Opdracht — Noem alstublieft alle dingen die je volgens de leestekst hieronder zakelijk gezien in een minuut over Gelderland kunt zeggen.

Leestekst —
^^^^^^^^^^^^^^^^

BEELD: OMROEP GELDERLAND
Gelderland probeert via Regionale Programma’s Werklocaties regionaal overaanbod tegen te gaan, maar dat is soms moeilijk vol te houden. Zo is het bedrijventerrein bij Hattem (bij Zwolle) ooit ontwikkeld voor lokale overloop, maar toen dat niet goed liep, is men zich gaan richten op logistieke bedrijven.
Vorig jaar maakte Michiel Scheffer – van huis uit geograaf – de overstap van de provinciale Gelderse politiek naar de consultancy. Een terugblik op wat geografie brengt in de politieke praktijk.
Van 2015 tot 2019 werkte ik bij de provincie Gelderland. Als gedeputeerde economie, onderwijs en Europa heb ik dat ervaren als vier jaar toegepaste geografie. Een mooie bijkomstigheid was dat de provincies Gelderland en Overijssel in 2015 een consortium geografen opdracht gaven om de ‘Kracht van Oost’ in kaart te brengen. Ik maakte dat als bestuurder van dichtbij mee. Ik wil mijn ervaringen hier spiegelen aan gestolde kennis van theorie die mij als geograaf – ik studeerde af in 1988 en promoveerde in 1992 – bijbleef.
Oud instituut
Het werk van de provincie is eminent geografisch. De meeste kerntaken liggen in het ruimtelijk-economisch domein en zijn vooral kaderstellend, oftewel: sturend via regelingen en subsidies. Door de verkoop van de aandelen Nuon is de provincie Gelderland nu echter ook in staat te investeren. Een nieuwe rol voor een oud instituut. Want oud zijn de provincies, veel ouder nog dan het Rijk. Gelderland is nu 999 jaar en koestert haar rijke geschiedenis van kleine en grotere verbanden (zie kader).
Die historische verbanden worden in het bestuur van de provincie naar believen gebruikt. Het kleiner maken van de provincie maakt de rol en positie van de gemeente groter. Het positioneren van Gelderland als iets groters dan zichzelf doet het vooral in Düsseldorf en Brussel goed. Maar zakelijk bezien kun je van Gelderland in een minuut maar drie dingen zeggen: het is waar the Bridge too Far ligt, het is de drukste vervoerscorridor ter wereld en het is de provincie waarin de Wageningen Universiteit is gelegen. Dit is wat je in China vertelt. De rest is bijzaak.
Regio’s en gebieden
In het provinciale bestuur worden twee ruimtelijke begrippen veel gehanteerd: regio en gebied. Dat zijn echt twee verschillende grootheden. Regio’s zijn bijvoorbeeld Rivierenland, Achterhoek, Food Valley (deels in de provincie Utrecht). Gelderland telt zeven regio’s die ook een bestuurlijke realiteit zijn, zij het een realiteit in beweging. Zo hield de regio Noord Veluwe op te bestaan en kwam de regio Zwolle op. In de studie Kracht van Oost is indringend gekeken naar deze regio’s en bleek dat sommige regio’s een realiteit zijn en andere een construct.

^^^^^^^^^^^^^^^^

Aangeleverde gegevens —
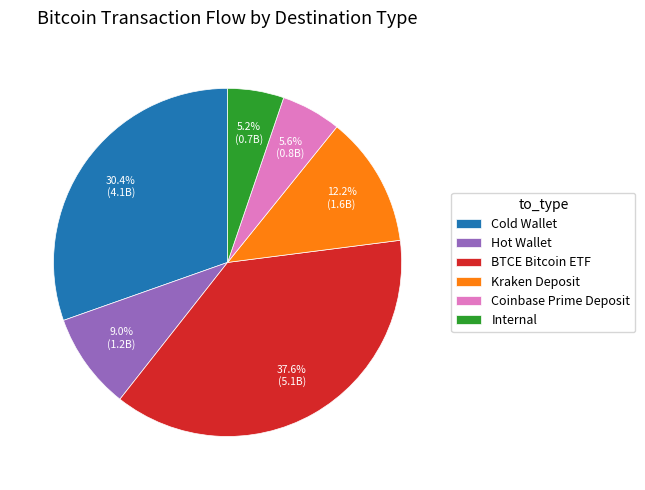

How many slices are in this pie chart?

6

^^^^^^^^^^^^^^^^

Uitwerking —
- Het is waar the Bridge too Far ligt.
- Het is de drukste vervoerscorridor ter wereld.
- Het is de provincie waarin de Wageningen Universiteit is gelegen.